Diwine Wine Packaging Gallery
We saw a bit of this in our last list of wine packaging designs– a triptych-style panorama created by arranging multiple bottles together. This design by Fanakalo for Helderberg Wijnmakerij is the most impressive we’ve seen in this style, a stunning landscape illustration with embossed clouds in the white space above. Arrange three bottles as shown above, the whole scene rolls out for the viewer. The detail really must be seen (or felt) to be believed, as the detail shot below and to the left shows a bit of the whirling embossed clouds that stand out from the label.

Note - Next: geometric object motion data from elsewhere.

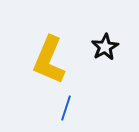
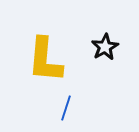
yellow L-shape: moved 4 px left; rotated 18 degrees counterclockwise
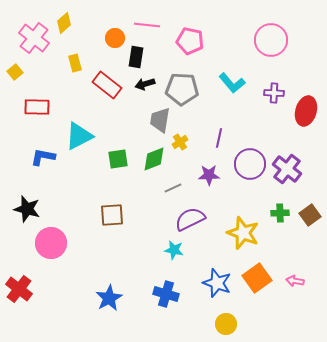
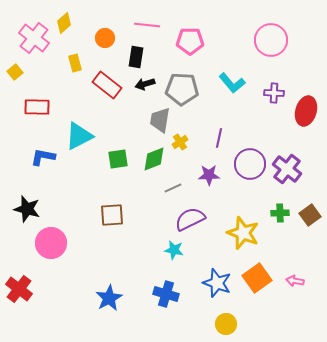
orange circle at (115, 38): moved 10 px left
pink pentagon at (190, 41): rotated 12 degrees counterclockwise
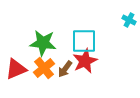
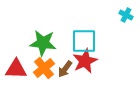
cyan cross: moved 3 px left, 5 px up
red triangle: rotated 25 degrees clockwise
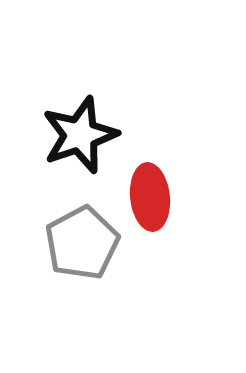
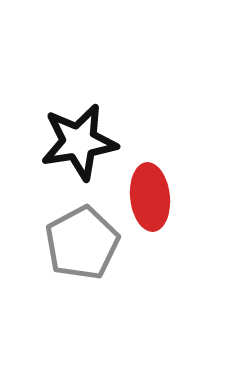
black star: moved 1 px left, 7 px down; rotated 10 degrees clockwise
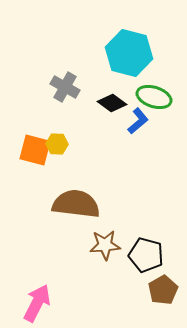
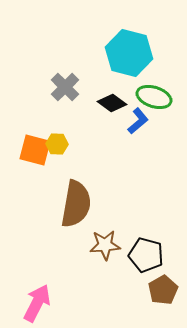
gray cross: rotated 16 degrees clockwise
brown semicircle: rotated 93 degrees clockwise
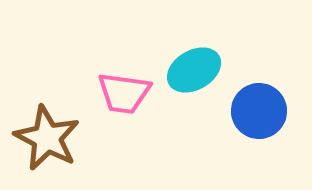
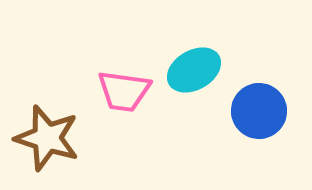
pink trapezoid: moved 2 px up
brown star: rotated 10 degrees counterclockwise
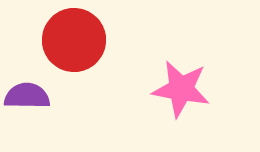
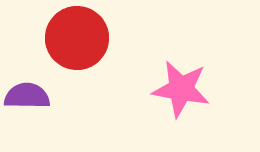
red circle: moved 3 px right, 2 px up
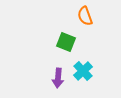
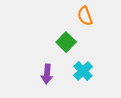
green square: rotated 24 degrees clockwise
purple arrow: moved 11 px left, 4 px up
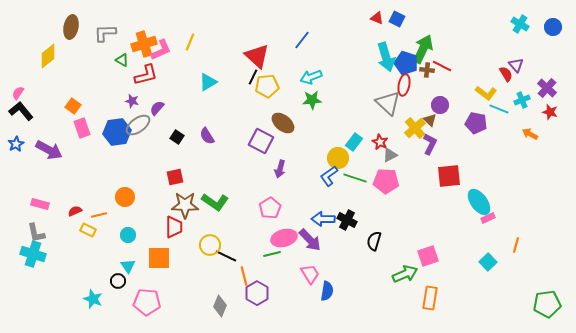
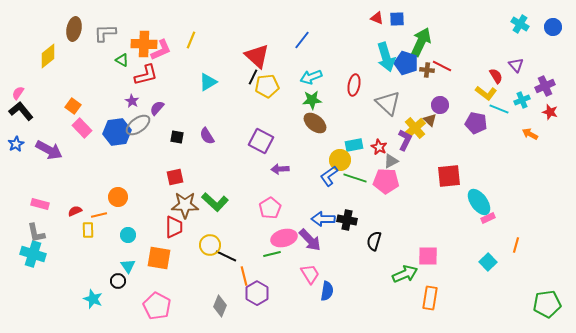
blue square at (397, 19): rotated 28 degrees counterclockwise
brown ellipse at (71, 27): moved 3 px right, 2 px down
yellow line at (190, 42): moved 1 px right, 2 px up
orange cross at (144, 44): rotated 20 degrees clockwise
green arrow at (423, 49): moved 2 px left, 7 px up
red semicircle at (506, 74): moved 10 px left, 2 px down
red ellipse at (404, 85): moved 50 px left
purple cross at (547, 88): moved 2 px left, 2 px up; rotated 24 degrees clockwise
purple star at (132, 101): rotated 16 degrees clockwise
brown ellipse at (283, 123): moved 32 px right
pink rectangle at (82, 128): rotated 24 degrees counterclockwise
black square at (177, 137): rotated 24 degrees counterclockwise
cyan rectangle at (354, 142): moved 3 px down; rotated 42 degrees clockwise
red star at (380, 142): moved 1 px left, 5 px down
purple L-shape at (430, 144): moved 25 px left, 4 px up
gray triangle at (390, 155): moved 1 px right, 6 px down
yellow circle at (338, 158): moved 2 px right, 2 px down
purple arrow at (280, 169): rotated 72 degrees clockwise
orange circle at (125, 197): moved 7 px left
green L-shape at (215, 202): rotated 8 degrees clockwise
black cross at (347, 220): rotated 18 degrees counterclockwise
yellow rectangle at (88, 230): rotated 63 degrees clockwise
pink square at (428, 256): rotated 20 degrees clockwise
orange square at (159, 258): rotated 10 degrees clockwise
pink pentagon at (147, 302): moved 10 px right, 4 px down; rotated 24 degrees clockwise
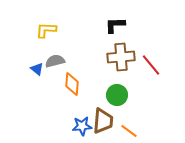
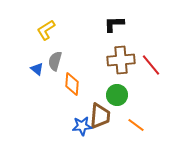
black L-shape: moved 1 px left, 1 px up
yellow L-shape: rotated 35 degrees counterclockwise
brown cross: moved 3 px down
gray semicircle: rotated 60 degrees counterclockwise
brown trapezoid: moved 3 px left, 5 px up
orange line: moved 7 px right, 6 px up
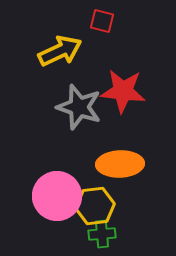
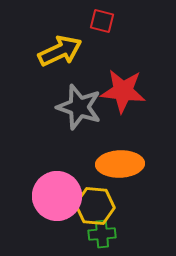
yellow hexagon: rotated 12 degrees clockwise
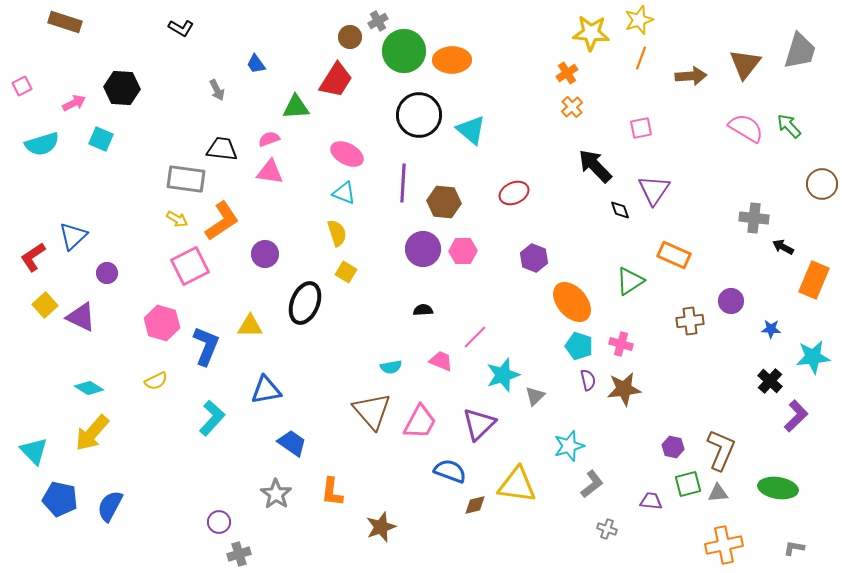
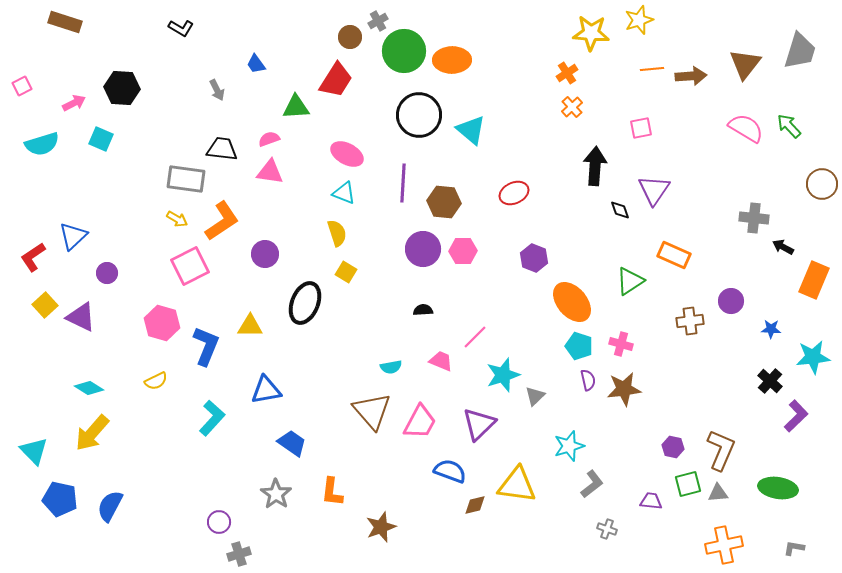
orange line at (641, 58): moved 11 px right, 11 px down; rotated 65 degrees clockwise
black arrow at (595, 166): rotated 48 degrees clockwise
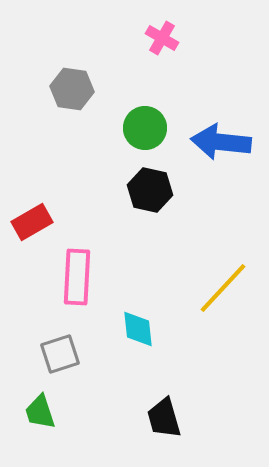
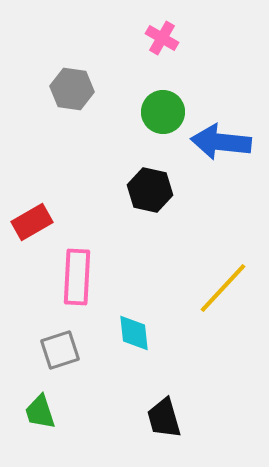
green circle: moved 18 px right, 16 px up
cyan diamond: moved 4 px left, 4 px down
gray square: moved 4 px up
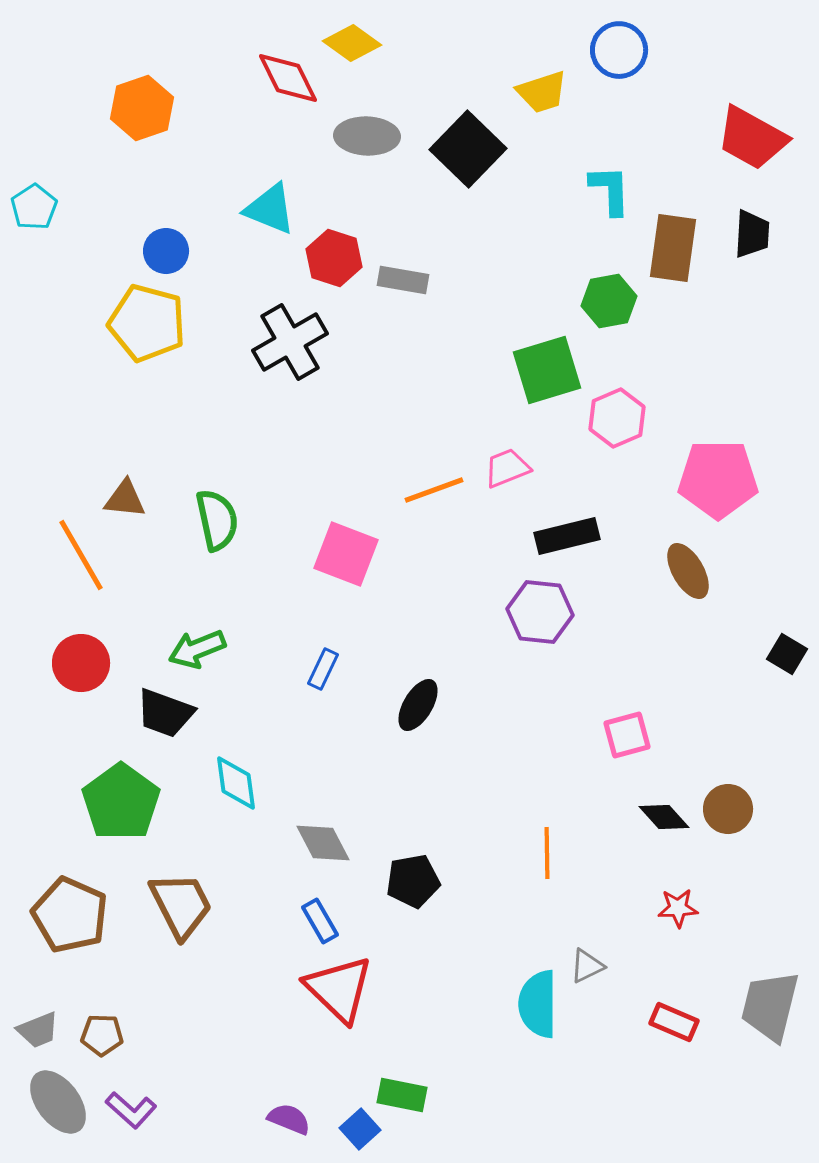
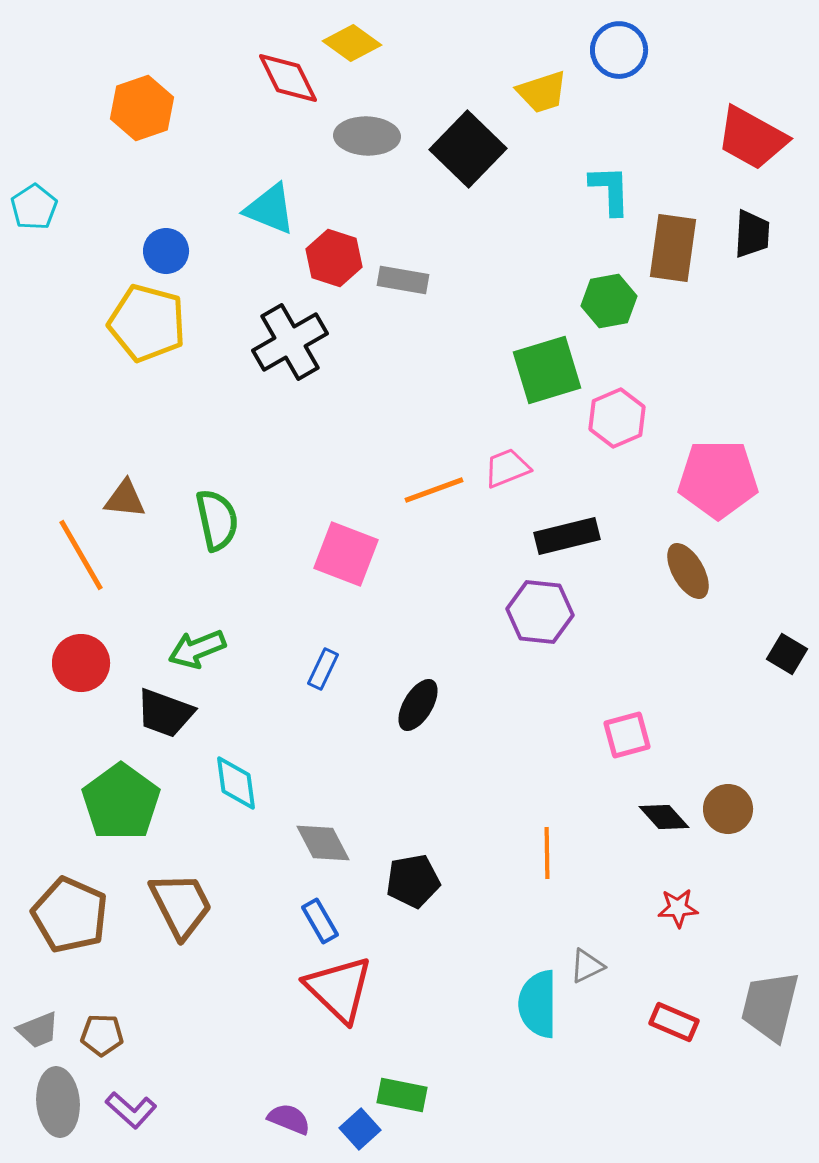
gray ellipse at (58, 1102): rotated 32 degrees clockwise
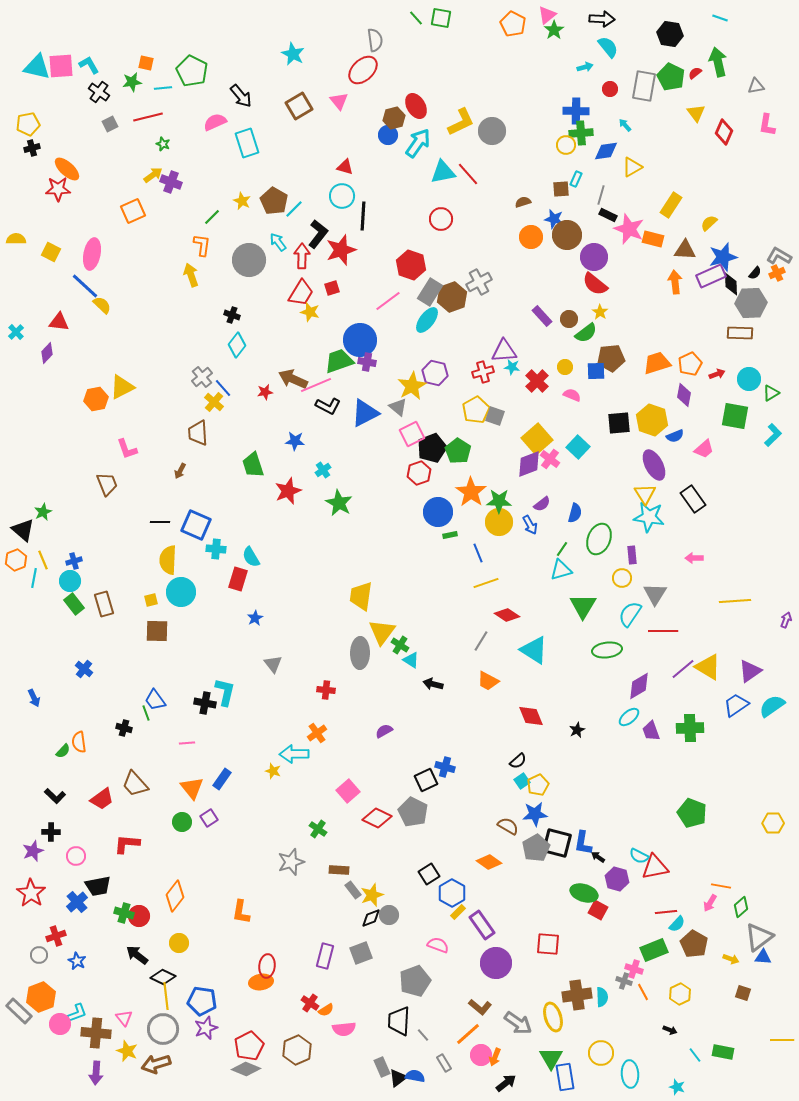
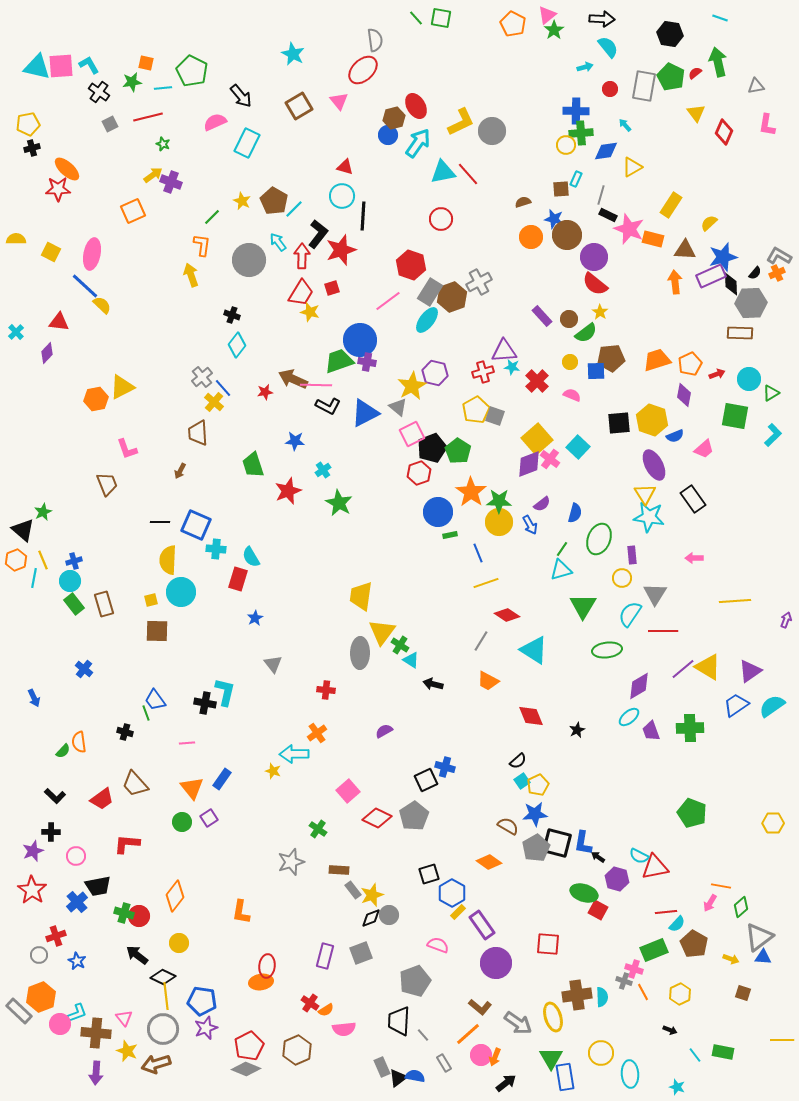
cyan rectangle at (247, 143): rotated 44 degrees clockwise
orange trapezoid at (657, 363): moved 3 px up
yellow circle at (565, 367): moved 5 px right, 5 px up
pink line at (316, 385): rotated 24 degrees clockwise
black cross at (124, 728): moved 1 px right, 4 px down
gray pentagon at (413, 812): moved 1 px right, 4 px down; rotated 12 degrees clockwise
black square at (429, 874): rotated 15 degrees clockwise
red star at (31, 893): moved 1 px right, 3 px up
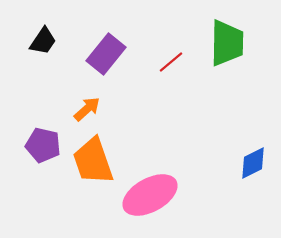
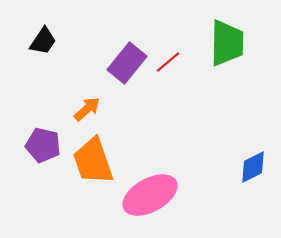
purple rectangle: moved 21 px right, 9 px down
red line: moved 3 px left
blue diamond: moved 4 px down
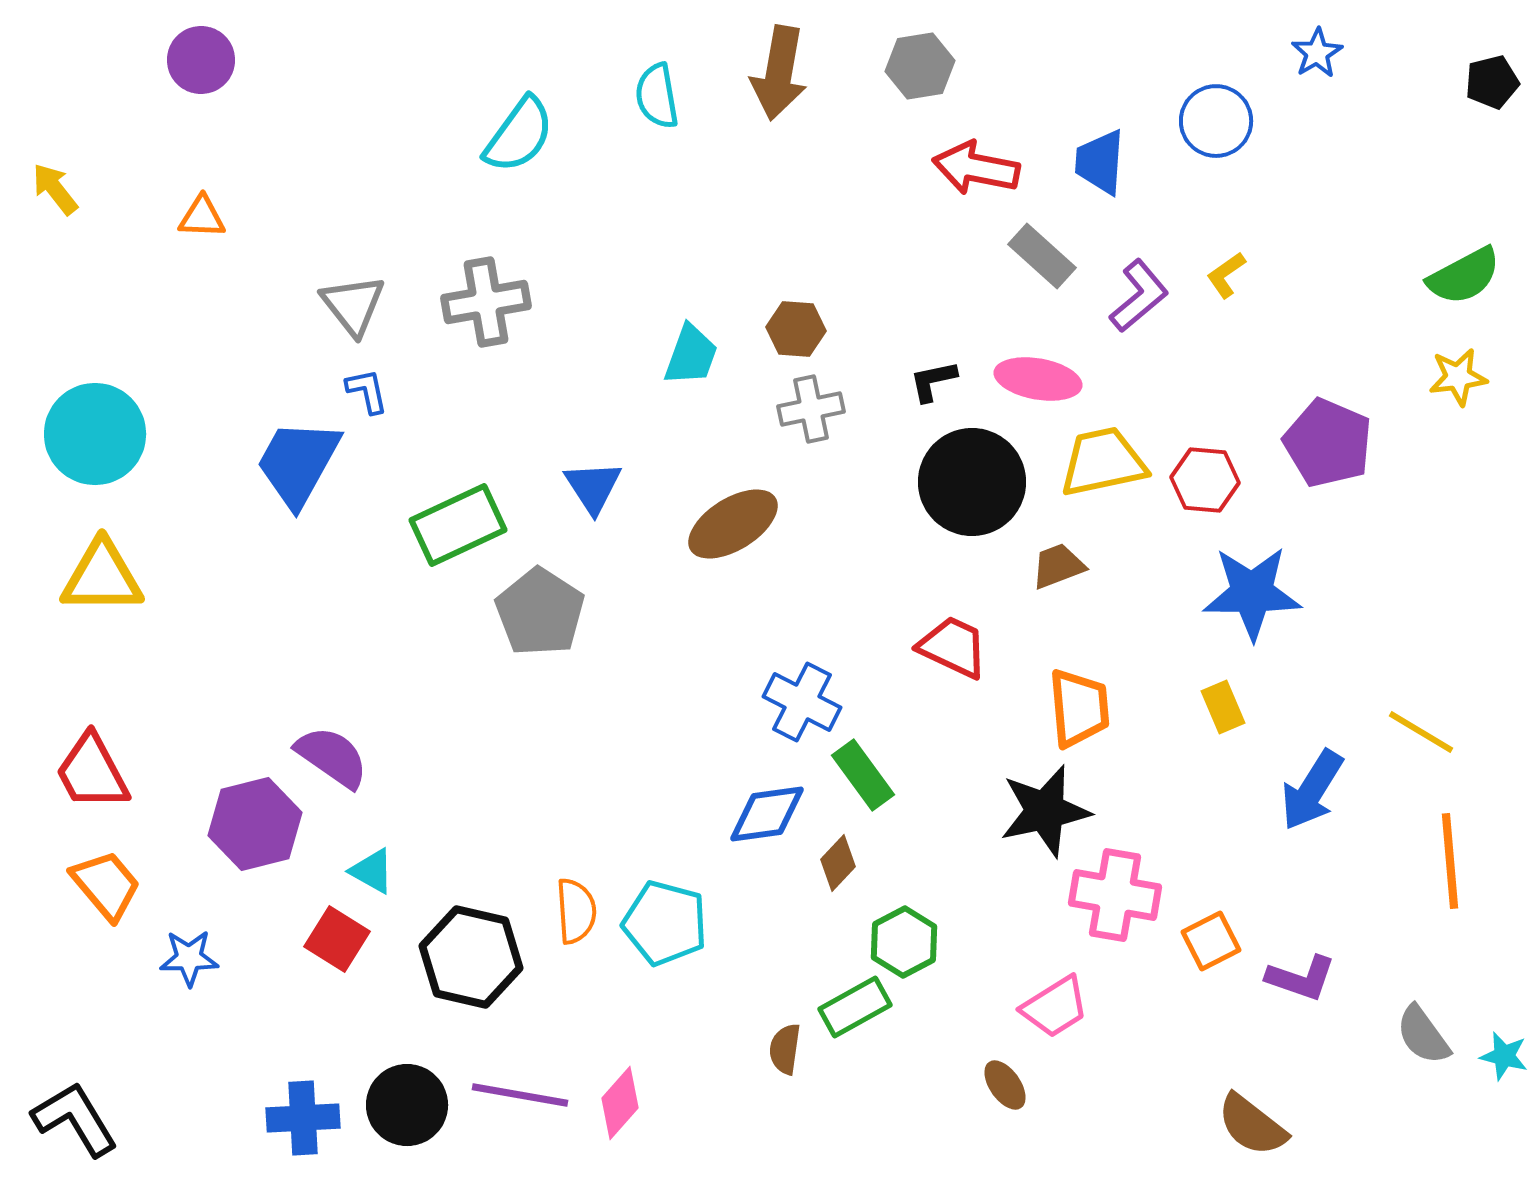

Helderberg Wijnmakerij Gallery
Marks and Spencer Wine in a Cup
While this design may have been laughed out of most wine circles, it’s hard to argue that it doesn’t have functional value. A range of venues could make use of the Marks and Spencer Wine in a Cup design, including air travel, movie theaters, gourmet take-out and more. While wine purists may scoff, we felt the sheer utility of this design deserved inclusion on our list.
Burn Cottage Wines
Mash Design returns with a grand slam to round out this list, plus the encore below. The Burn Cottage Winelabel design is at once mythically-inspired and representational of the wine within. This imported French glass is wrapped with a collage illustration with the icons of Von Goethe’s 1795 story ‘The Green Snake and the Beautiful Lily’. It is artful, thought-provoking and loosely connected to the biodynamics agriculture philosophy of this New Zealand wine maker.
Burn Cottage Wines Gallery
Changing Lanes Wine
Changing Lanes Wine is the product of two “Lanes”, specifically Mark Lane and John Lane who are both shown in the label above. The image changes as the bottle is tilted, showing one Lane and then the other to communicate the brand name Changing Lanes. While the execution is quite complex, the impact is strong and simple– enough to have garnered this design its fair share of awards.